Rusticius leaned in. “Attila’s seers have foretold his empire will falter but that Ernak will restore it.”
“Attila will falter?” Now I was curious. First Rome is prophesied doom and now Attila. Competing prophecies!
“Looking at him tonight, it seems unlikely.”
“He’s to falter only after vanquishing us.”
Music started—a mix of drum, flute, and string—and the Huns began a round of rousing song. They sang from deep within their torsos, a strange, beelike humming, but it was hypnotic in its own way. While the instruments, noise, and growing drunkenness made translation difficult, I realized that most of the music again celebrated the slaughter of their enemies. There were ballads of triumphs over Ostrogoth, Gepid, Roman, and Greek, sung with no acknowledgment that all those peoples had representatives at the feast. The Huns conquered, and our injured pride was of no consequence.

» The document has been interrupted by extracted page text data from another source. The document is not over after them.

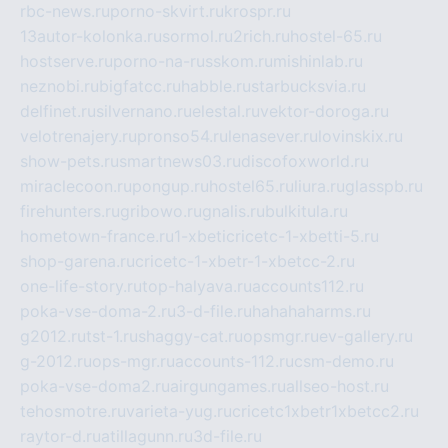
rbc-news.ru
porno-skvirt.ru
krospr.ru
13autor-kolonka.ru
sormol.ru
2rich.ru
hostel-65.ru
hostserve.ru
porno-na-russkom.ru
mishinlab.ru
neznobi.ru
bigfatcc.ru
habble.ru
starbucksvia.ru
delfinet.ru
silvernano.ru
elestal.ru
vektor-doroga.ru
velotrenajery.ru
pronso54.ru
lenasever.ru
lovinskix.ru
show-pets.ru
smartnews03.ru
discofoxworld.ru
miraclecoon.ru
pongup.ru
hostel65.ru
liura.ru
glasspb.ru
firehunters.ru
gribowo.ru
gnalis.ru
bulkitula.ru
hometown-france.ru
1-xbeticricetc-1-xbetti-5.ru
shop-garena.ru
cricetc-1-xbetr-1-xbetcc-2.ru
one-life-story.ru
top-halyava.ru
accounts112.ru
poka-vse-doma-2.ru
3-d-file.ru
hahahaharms.ru
g2012.ru
tst-1.ru
shaggy-cat.ru
opsmgr.ru
ev-gallery.ru
g-2012.ru
ops-mgr.ru
accounts-112.ru
csm-demo.ru
poka-vse-doma2.ru
airgungames.ru
allseo-host.ru
tehosmotre.ru
varieta-yug.ru
cricetc1xbetr1xbetcc2.ru
raytor-d.ru
atillagunn.ru
3d-file.ru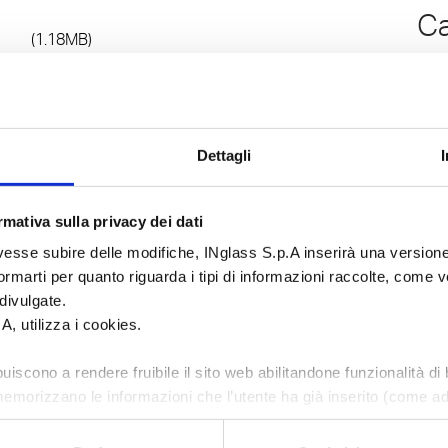
Ca
(1.18MB)
(684
download
dow
Dettagli
mativa sulla privacy dei dati
esse subire delle modifiche, INglass S.p.A inserirà una versione
marti per quanto riguarda i tipi di informazioni raccolte, come ve
divulgate.
.A, utilizza i cookies.
uiscono a rendere fruibile il sito web abilitandone funzionalità di
emorizzano le informazioni che l’utente ha già inserito (come ad
ese di provenienza);
raccolgono informazioni sulle modalità di utilizzo del sito web 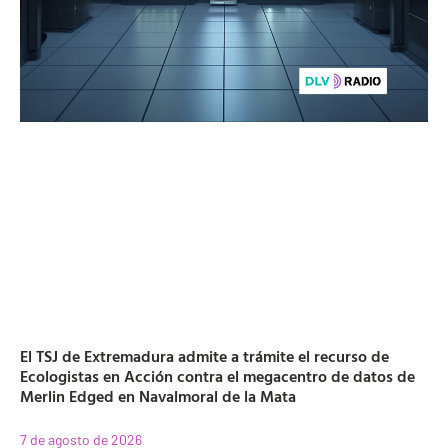
El TSJ de Extremadura admite a trámite el recurso de
Ecologistas en Acción contra el megacentro de datos de
Merlin Edged en Navalmoral de la Mata
7 de agosto de 2026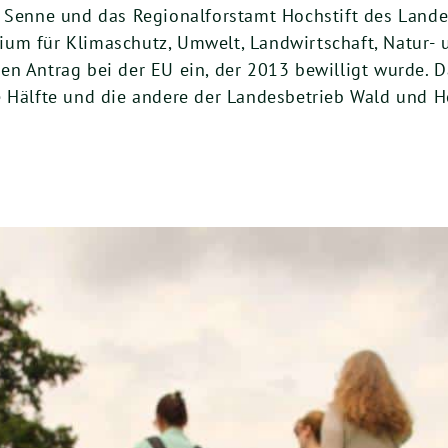
– Senne und das Regionalforstamt Hochstift des Lan
um für Klimaschutz, Umwelt, Landwirtschaft, Natur- 
n Antrag bei der EU ein, der 2013 bewilligt wurde. D
e Hälfte und die andere der Landesbetrieb Wald und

Then came lighter entertainment: dancing women and acrobatic men, jugglers and magicians, mimes and comic actors. Attila watched it all with an expression as dour and flat as if he were watching the day’s shadows move on a wall.

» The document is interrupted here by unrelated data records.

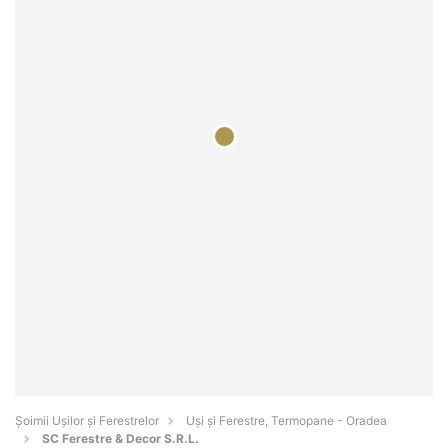
Șoimii Ușilor și Ferestrelor
Uși și Ferestre, Termopane - Oradea
SC Ferestre & Decor S.R.L.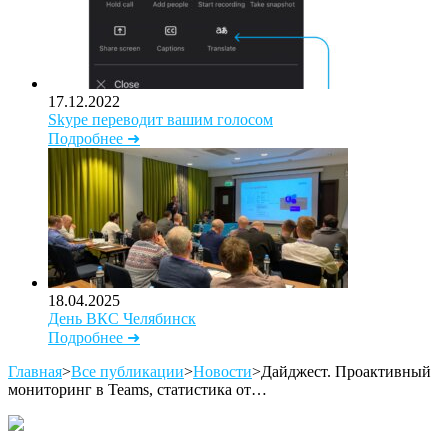
17.12.2022
Skype переводит вашим голосом
Подробнее ➜
18.04.2025
День ВКС Челябинск
Подробнее ➜
Главная
>
Все публикации
>
Новости
>
Дайджест. Проактивный
мониторинг в Teams, статистика от…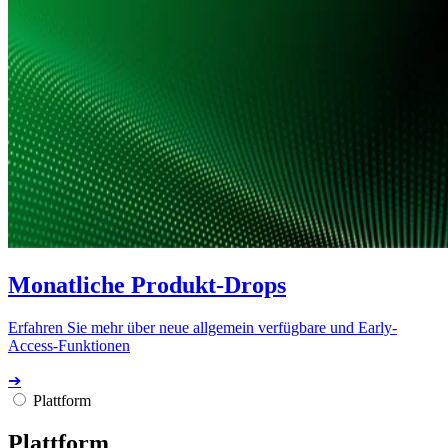
Monatliche Produkt-Drops
Erfahren Sie mehr über neue allgemein verfügbare und Early-
Access-Funktionen
➔
Plattform
Plattform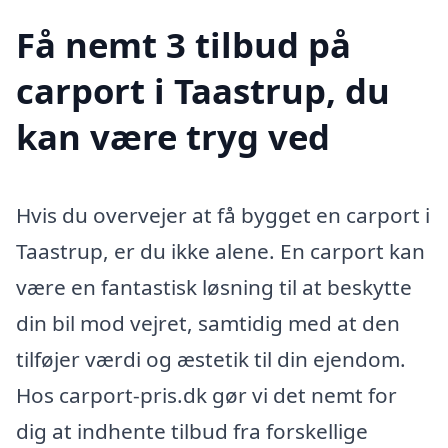
Få nemt 3 tilbud på
carport i Taastrup, du
kan være tryg ved
Hvis du overvejer at få bygget en carport i
Taastrup, er du ikke alene. En carport kan
være en fantastisk løsning til at beskytte
din bil mod vejret, samtidig med at den
tilføjer værdi og æstetik til din ejendom.
Hos carport-pris.dk gør vi det nemt for
dig at indhente tilbud fra forskellige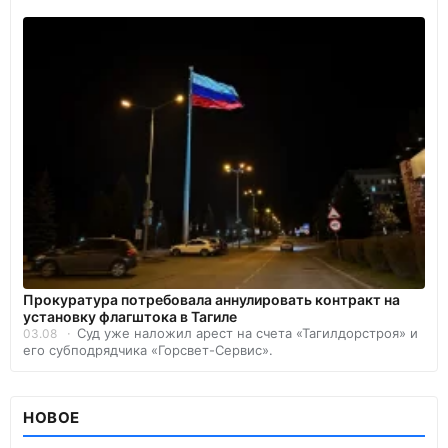
Прокуратура потребовала аннулировать контракт на
установку флагштока в Тагиле
Суд уже наложил арест на счета «Тагилдорстроя» и
03.08
его субподрядчика «Горсвет-Сервис».
НОВОЕ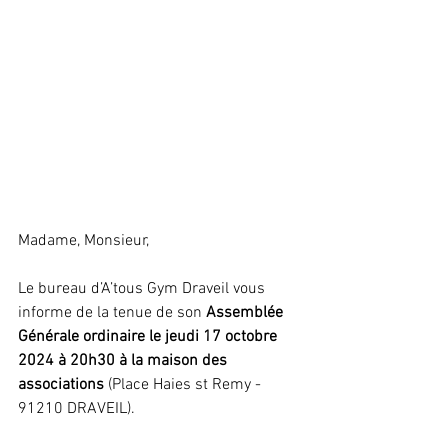
Madame, Monsieur,
Le bureau d’A’tous Gym Draveil vous 
informe de la tenue de son 
Assemblée 
Générale ordinaire le jeudi 17 octobre 
2024
à 20h30 à la maison des 
associations
 (Place Haies st Remy - 
91210 DRAVEIL).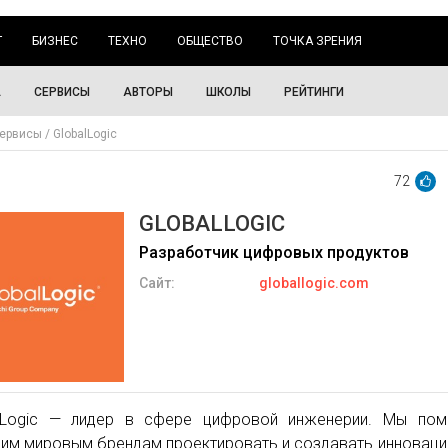
Г
БИЗНЕС
ТЕХНО
ОБЩЕСТВО
ТОЧКА ЗРЕНИЯ
А
СЕРВИСЫ
АВТОРЫ
ШКОЛЫ
РЕЙТИНГИ
ервисы
GlobalLogic
72
GLOBALLOGIC
Разработчик цифровых продуктов
Сайт:
globallogic.com
lLogic — лидер в сфере цифровой инженерии. Мы пом
им мировым брендам проектировать и создавать инновац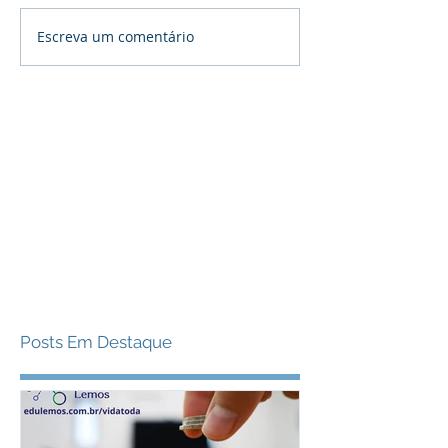
Escreva um comentário
Posts Em Destaque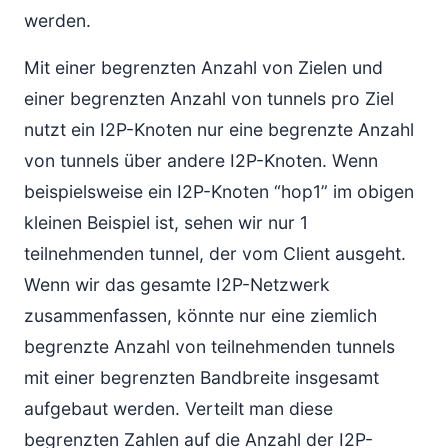
werden.
Mit einer begrenzten Anzahl von Zielen und
einer begrenzten Anzahl von tunnels pro Ziel
nutzt ein I2P-Knoten nur eine begrenzte Anzahl
von tunnels über andere I2P-Knoten. Wenn
beispielsweise ein I2P-Knoten “hop1” im obigen
kleinen Beispiel ist, sehen wir nur 1
teilnehmenden tunnel, der vom Client ausgeht.
Wenn wir das gesamte I2P-Netzwerk
zusammenfassen, könnte nur eine ziemlich
begrenzte Anzahl von teilnehmenden tunnels
mit einer begrenzten Bandbreite insgesamt
aufgebaut werden. Verteilt man diese
begrenzten Zahlen auf die Anzahl der I2P-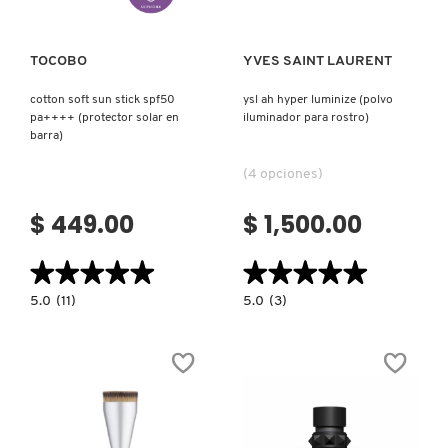
TOCOBO
YVES SAINT LAURENT
cotton soft sun stick spf50
ysl ah hyper luminize (polvo
pa++++ (protector solar en
iluminador para rostro)
barra)
(4 opciones)
$ 449.00
$ 1,500.00
★★★★★
★★★★★
★★★★★
★★★★★
5.0
5.0
5.0
(11)
5.0
(3)
constructor.search.bazaarvoice.read.label
constructor.search.bazaarvoice.read.la
COTTON
YSL
SOFT
AH
SUN
HYPER
STICK
LUMINIZE
SPF50
(POLVO
PA++++
ILUMINADOR
(PROTECTOR
PARA
SOLAR
ROSTRO)
EN
BARRA)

The entertainment climaxed when, with a somersault, a dwarf rolled from the shadows and sprang up wearing a mock crown, bringing howls of delight from all the Huns except Attila. He was a grotesque little creature with dark skin, stumpy legs, a long torso, and a flat, moonlike face, as if an exaggerated caricature of how we Romans saw the Huns. He began prancing and declaiming in a high, piping voice.
“Zerco!” they cried. “King of the tribes!” Attila’s mouth had changed to a grimace, as if the jester’s was a performance to be endured.
“Our host doesn’t like the little one,” I murmured.
“Why?”
“The dwarf was the pet of his brother Bleda, who Attila doesn’t like to be reminded of,” Bigilas explained. “The freak was never a favorite of Attila, who is too serious to appreciate mockery. After Bleda died, the king made a present of Zerco to Aetius the Roman, a general who once lived among the Huns as a hostage. But Bleda had rewarded Zerco by allowing him to marry a slave woman and the dwarf pined for his wife, who remained here. Aetius finally persuaded Attila to take the jester back, and the king has regretted it ever since. He insults and torments the jester, but the halfling endures it so he can stay with his wife.”
“Is the wife deformed as well?”
“She’s tall, fair, and has learned to love him, I’ve been told. The marriage was supposed to be a joke, but the couple has not conspired with the mockery.”